CN110004145B - A kind of knockout method of sgRNA, knockout carrier, KLF4 gene and application thereof - Google Patents

Abstract

The invention discloses a sgRNA, a double-stranded DNA, a vector and a cell. The invention also discloses a method for knocking out the KLF4 gene. The invention firstly utilizes CRISPR/Cas9 technology to construct a KLF4 knockout IPEC-J2 cell line which can be used as an ideal cell model for pig disease research; the gene knockout is carried out by using the CRISPR/Cas9 technology, and the KLF4 gene can be knocked out more effectively than technical means such as gene silencing and interference, and the like, thereby being more beneficial to the function research of the KLF4 protein; gene sequencing detection shows that the KLF4 gene sequence is knocked out, so that the function of the KLF4 gene can be deleted, and the IPEC-J2 cell model is an ideal KLF4 gene knock-out IPEC-J2 cell model. The knockout method is simple and convenient, and the targeting efficiency is high.

Description

A kind of knockout method of sgRNA, knockout carrier, KLF4 gene and application thereof

technical field

The invention belongs to the technical field of genetic engineering, and specifically relates to the application technology of CRISPR/Cas9, and also relates to a gene knockout vector of a porcine intestinal epithelial cell line (IPEC-J2), a gene knockout method and applications thereof.

Background technique

CRISPR/Cas9 technology is an adaptive immune system mediated by sgRNA (small guide RNA) derived from bacteria and archaea. Among them, sgRNA is used to recognize and bind target DNA. When the Cas9 protein activity is activated, it can bind to the DNA downstream of the region and cut it, generating double-strand DNA breaks and inducing frameshift mutations caused by non-homologous end-joining repair mechanisms. , so as to realize the editing of the target gene. Due to its simplicity and high efficiency, CRISPR/Cas9 technology has been widely used in the field of gene function research in humans, animals and plants in recent years as an important genetic method for site-specific editing of eukaryotic genes.

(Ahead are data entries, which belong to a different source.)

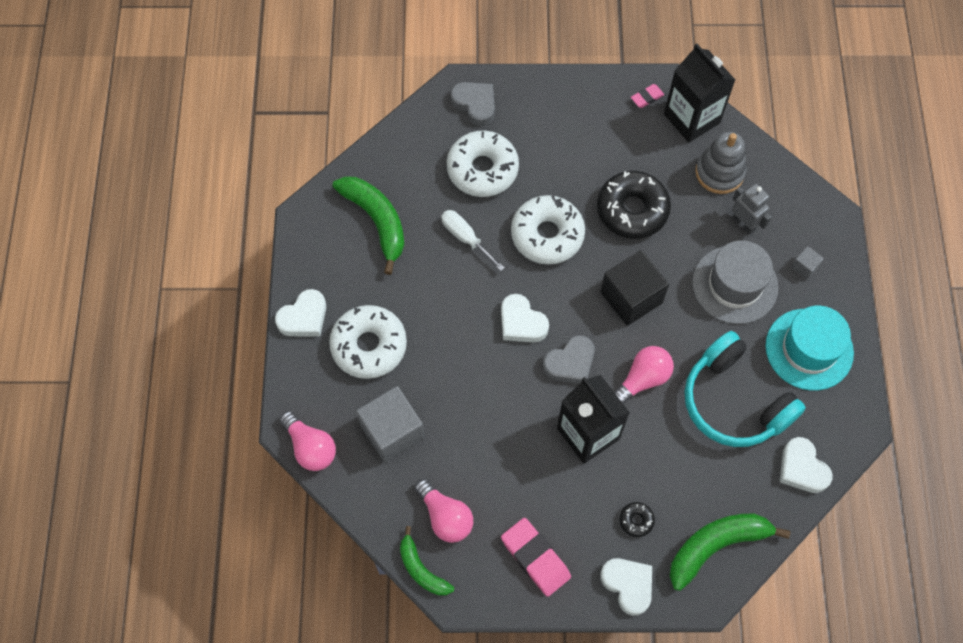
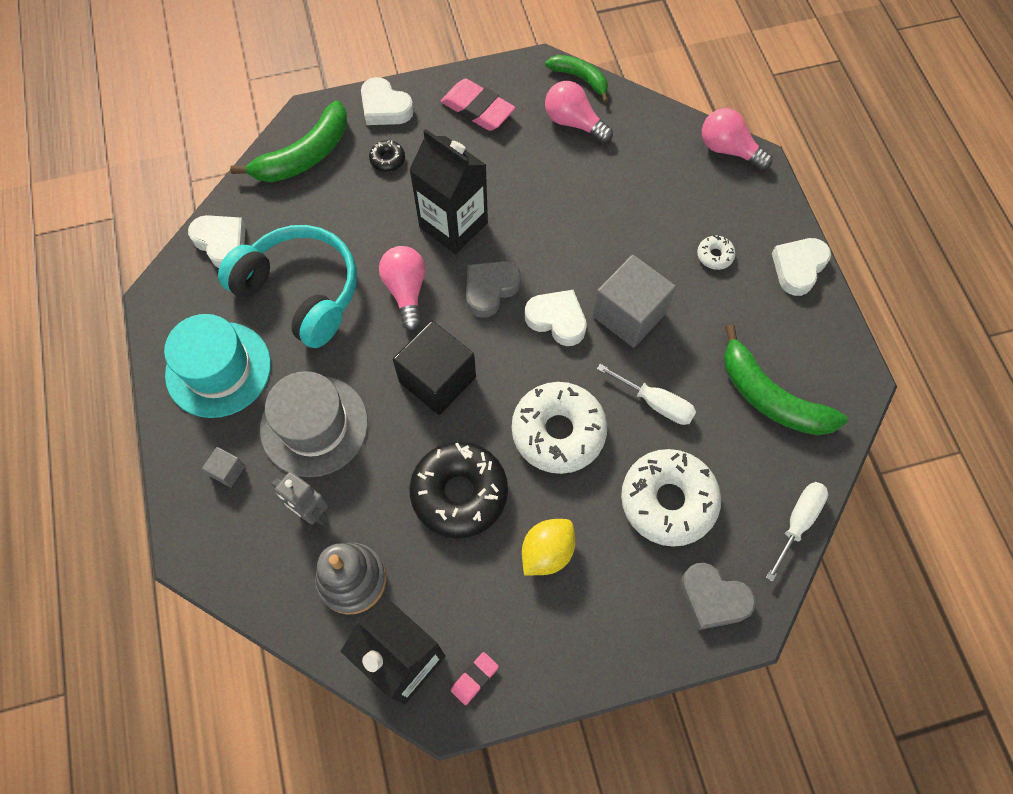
camera: 165 degrees right, 0 degrees up
(369, 346) = (715, 256): white donut -> white donut, size x0.43
(392, 431) = (654, 181): grey cube -> grey cube (629, 314)
(397, 135) = (797, 522): none -> white screwdriver
(579, 158) = (547, 552): none -> yellow lemon
(642, 379) = (406, 291): pink light bulb -> pink light bulb turned 135 degrees clockwise

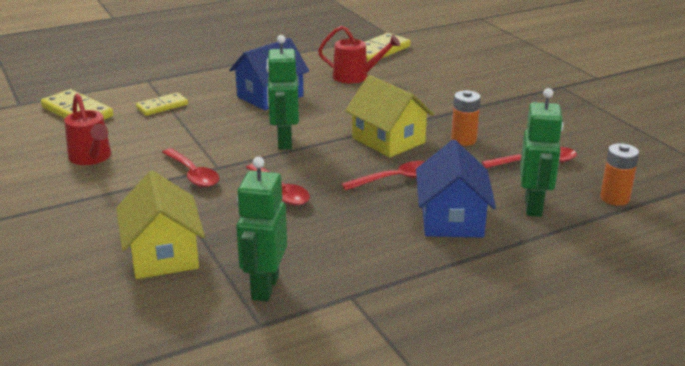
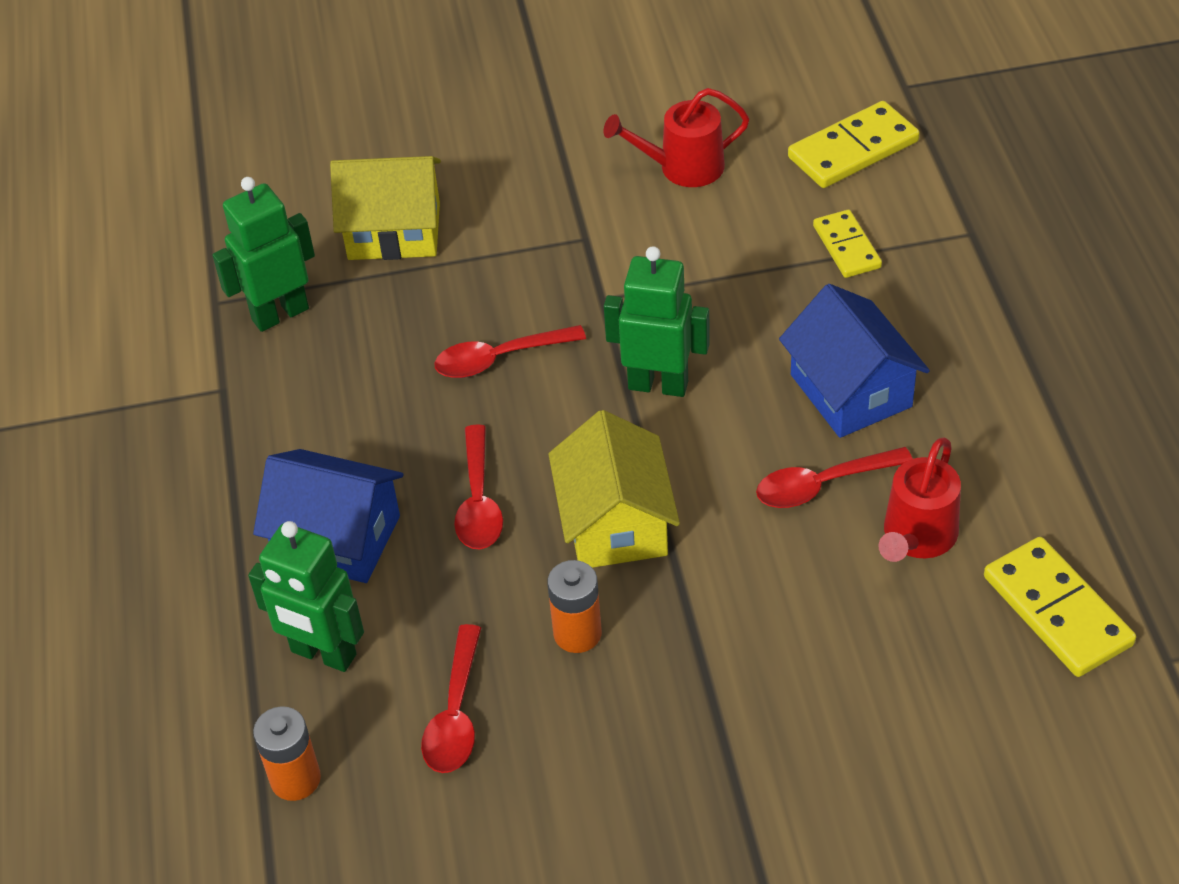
camera: 110 degrees right, 20 degrees up
(193, 174) = (588, 270): red spoon -> red spoon (822, 485)
(264, 287) = (280, 314): green robot -> green robot turned 60 degrees counterclockwise
(388, 140) = (615, 523): yellow house -> yellow house turned 75 degrees counterclockwise

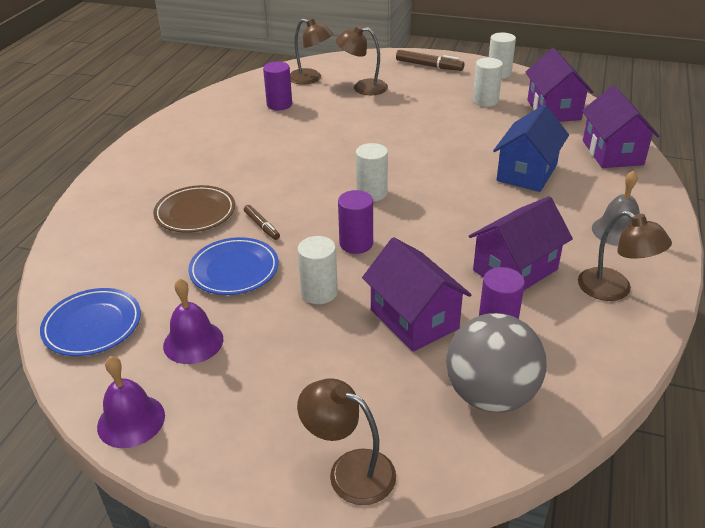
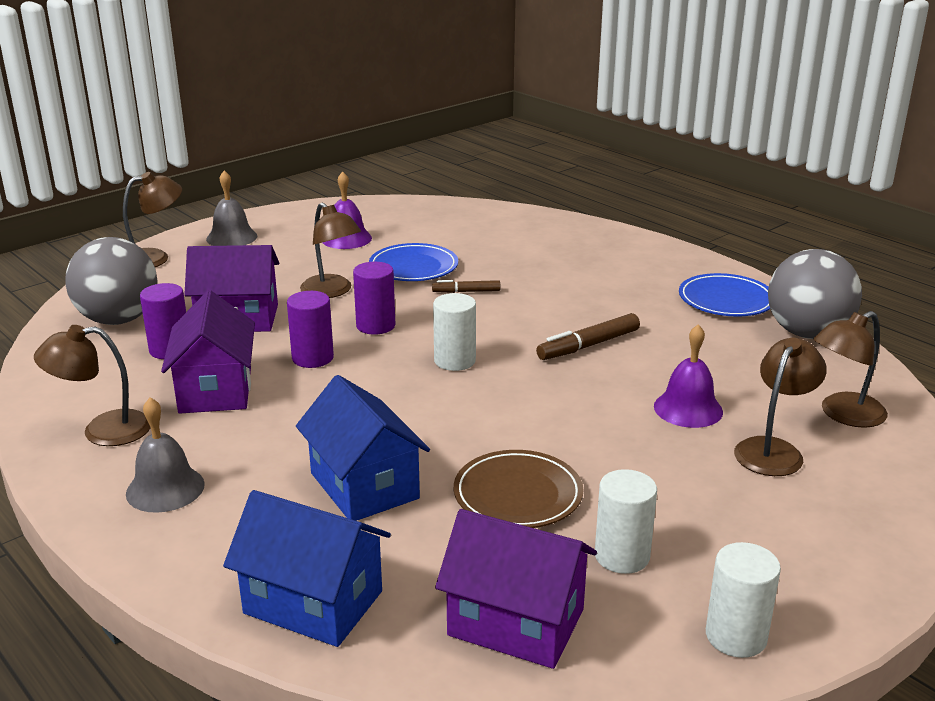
camera: 120 degrees right, 10 degrees down
(92, 325) = (415, 213): blue plate -> blue plate (726, 300)
(131, 420) = (302, 212): purple bell -> purple bell (688, 409)
(195, 213) = (529, 269): brown plate -> brown plate (518, 495)
(223, 99) = (807, 333): none -> grey ball
(246, 438) = (231, 237): none -> grey bell
(279, 105) = (758, 366): purple cylinder -> purple cylinder (312, 358)
(319, 292) = (332, 291): white cylinder -> brown lamp
(429, 66) = (834, 558): brown marker -> brown marker (588, 346)
(612, 152) = (313, 602): purple house -> blue house

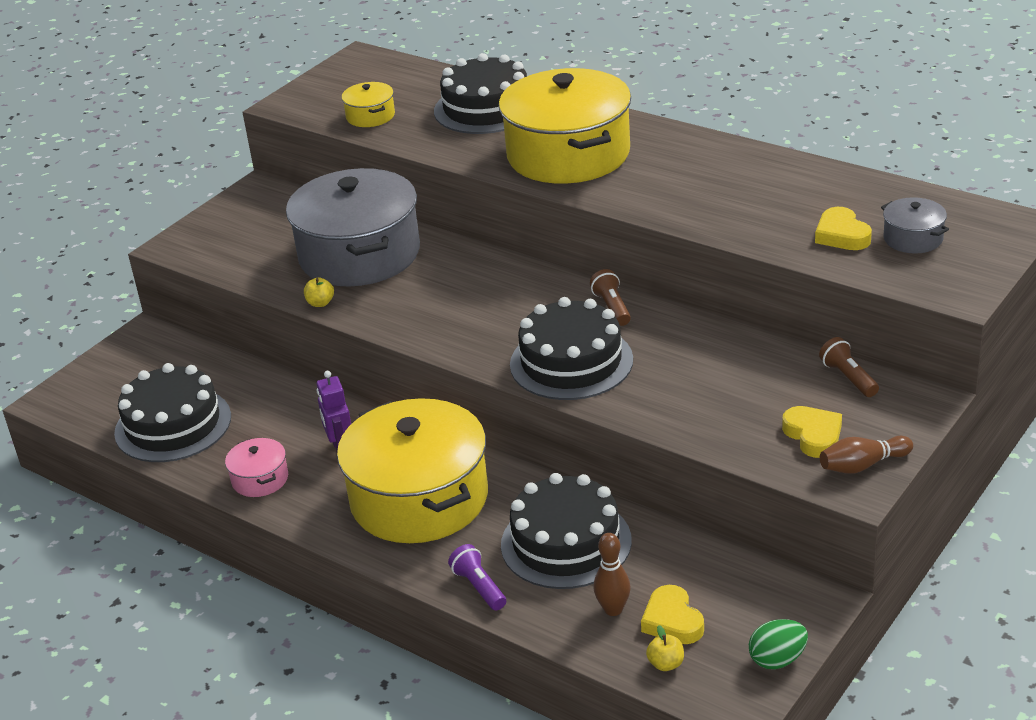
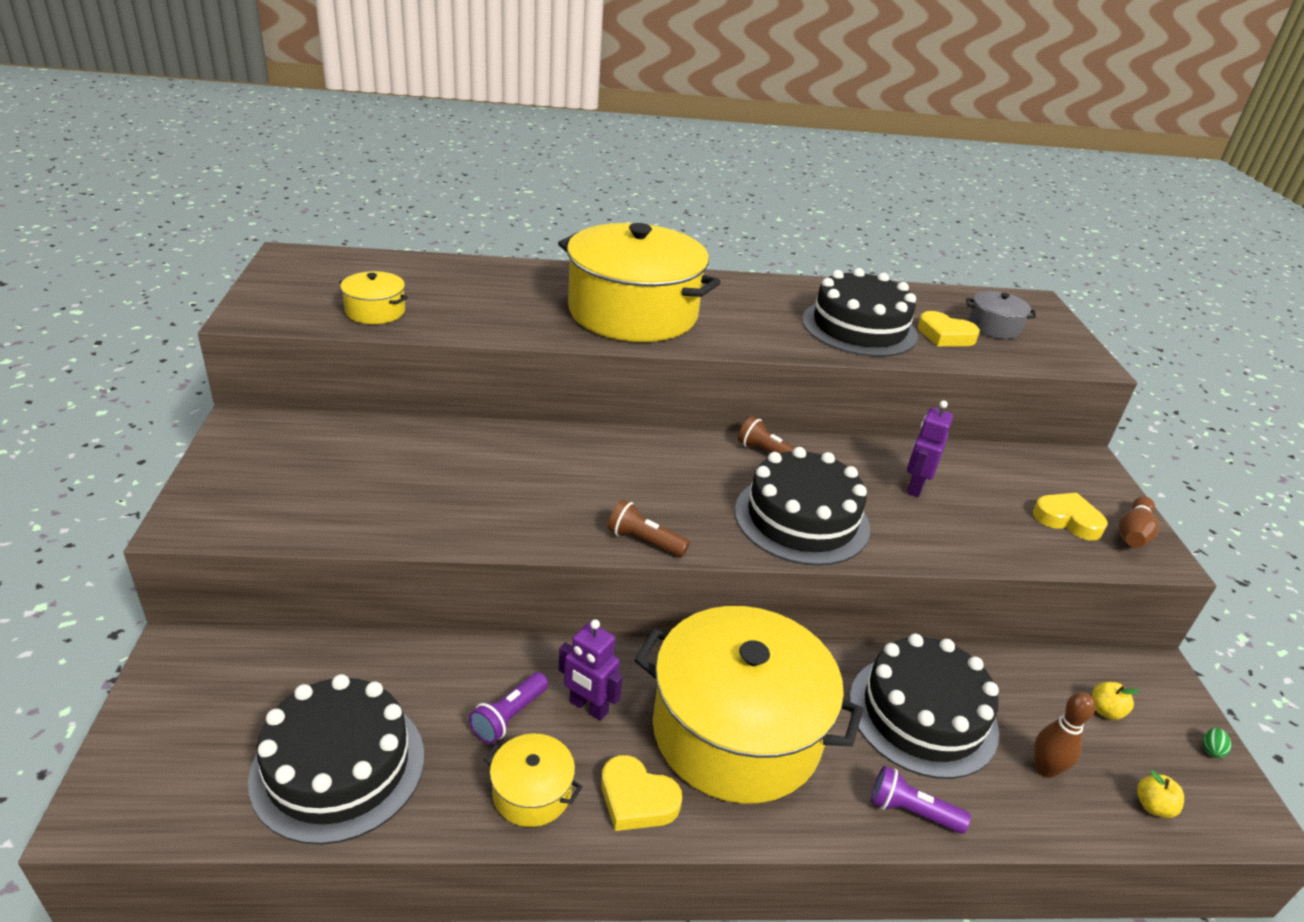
camera: 45 degrees left, 0 degrees up
(260, 479) = (532, 792): pink pot -> yellow pot
(288, 436) = (509, 716): none -> purple flashlight
(320, 303) = (468, 538): yellow apple -> yellow apple (1105, 711)
(359, 254) = (453, 469): grey pot -> none
(486, 108) = (495, 284): black cake -> black cake (859, 328)
(672, 621) = (1099, 754): yellow heart -> yellow heart (637, 799)
(707, 369) = (915, 487): none -> purple robot
(777, 660) = (1211, 750): green egg -> green egg, size x0.50
(848, 378) = (1019, 460): brown flashlight -> brown flashlight (644, 541)

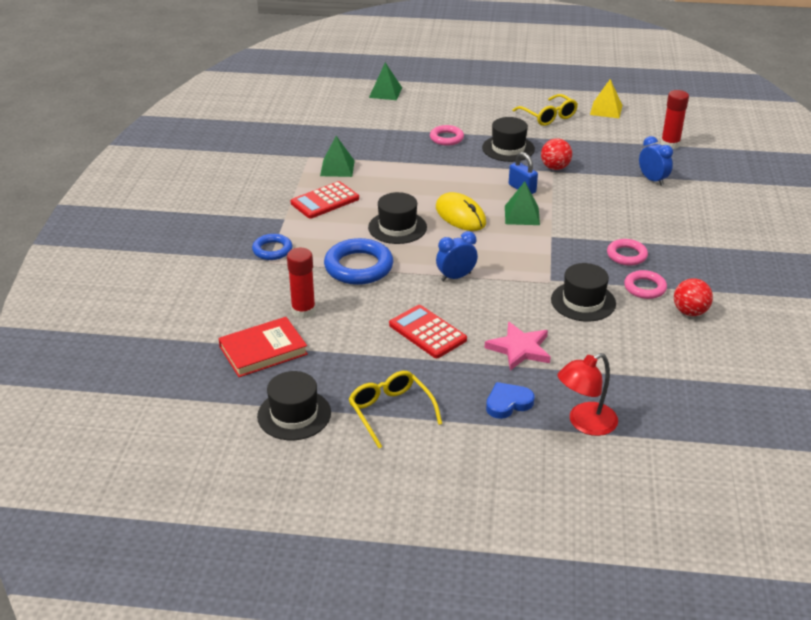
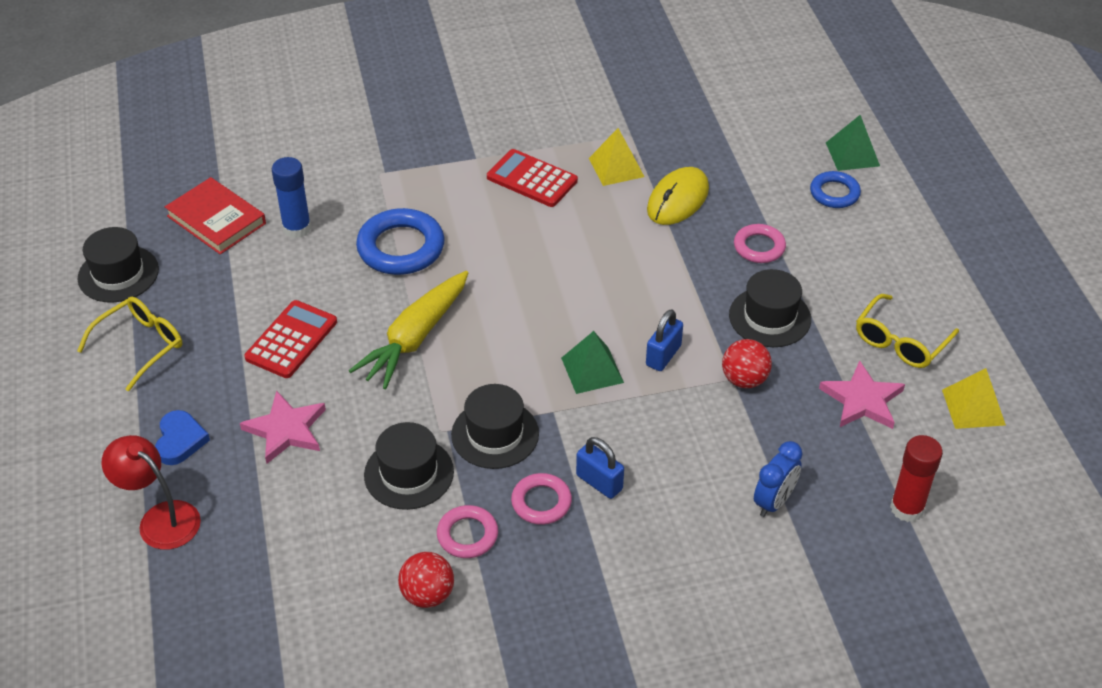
camera: 70 degrees right, 10 degrees up
(272, 250) = (405, 169): blue ring -> blue ring (834, 193)
(303, 311) = (297, 228): red glue stick -> blue glue stick
(337, 168) = (616, 167): green pyramid -> yellow pyramid
(397, 227) = (502, 258): black hat -> black hat (495, 434)
(456, 277) = (415, 338): blue clock -> yellow carrot
(460, 215) = (560, 309): yellow mouse -> yellow mouse (678, 199)
(508, 403) = (180, 440): blue heart -> blue heart turned 45 degrees clockwise
(587, 137) = (862, 400): none -> pink star
(617, 232) = (599, 482): none -> blue padlock

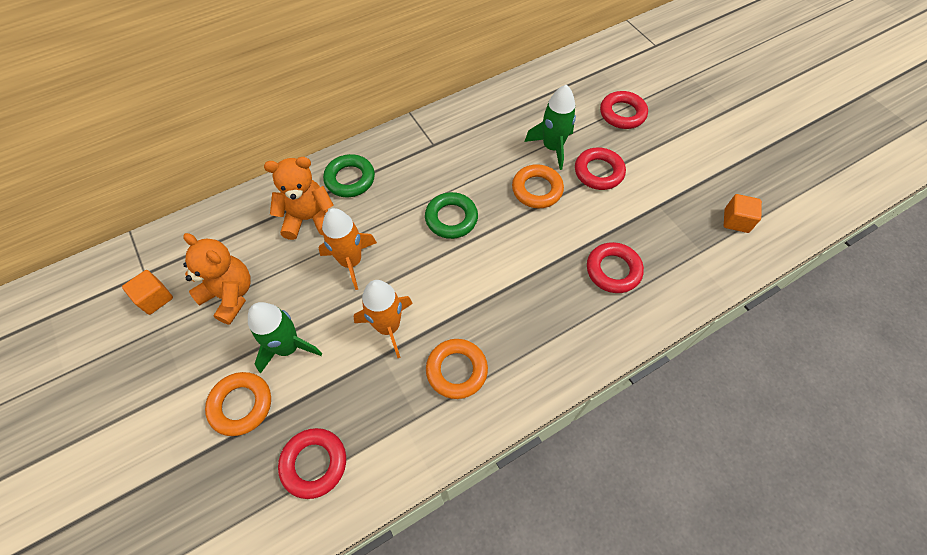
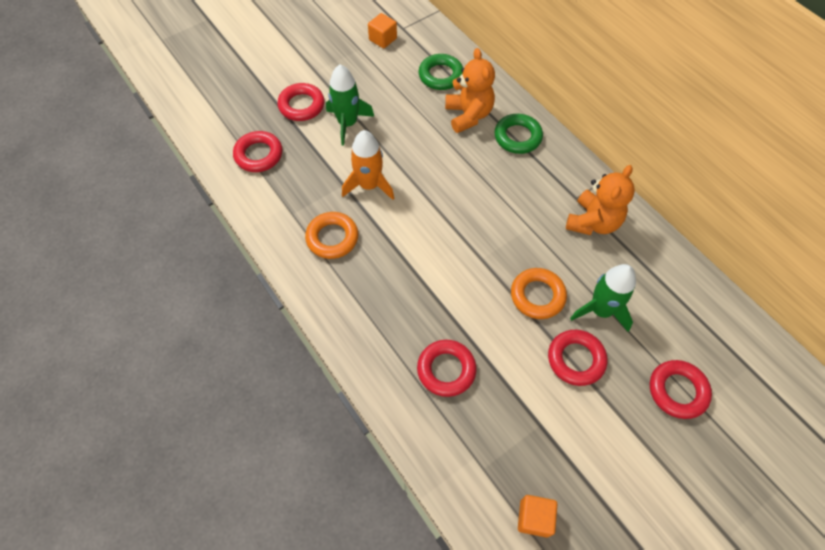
camera: 85 degrees right, 0 degrees up
(230, 295) = (389, 80): orange teddy bear -> orange teddy bear (593, 222)
(241, 405) = (301, 105): orange ring -> red ring
(351, 262) = (429, 151): orange rocket -> none
(451, 218) = (487, 221): green ring -> green ring (440, 75)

Porcine intestinal epithelial cells (IPEC-J2) are isolated from the columnar epithelial cells in the middle section of the jejunum of newborn piglets. They have species-specificity for the study of porcine pathogen infection and are ideal in vitro models for the study of various diseases in pigs, especially in enterotoxigenic Escherichia coli and It is widely used in the functional identification of viral diarrhea resistance genes.

KLF4 is a member of the Kruppel-like transcription factor family, which is involved in the regulation of important life processes such as cell proliferation, differentiation, and embryonic development, and mediates innate immune responses. At present, there are no pig KLF4 gene knockout vectors and KLF4 gene knockout small intestinal epithelial cell models.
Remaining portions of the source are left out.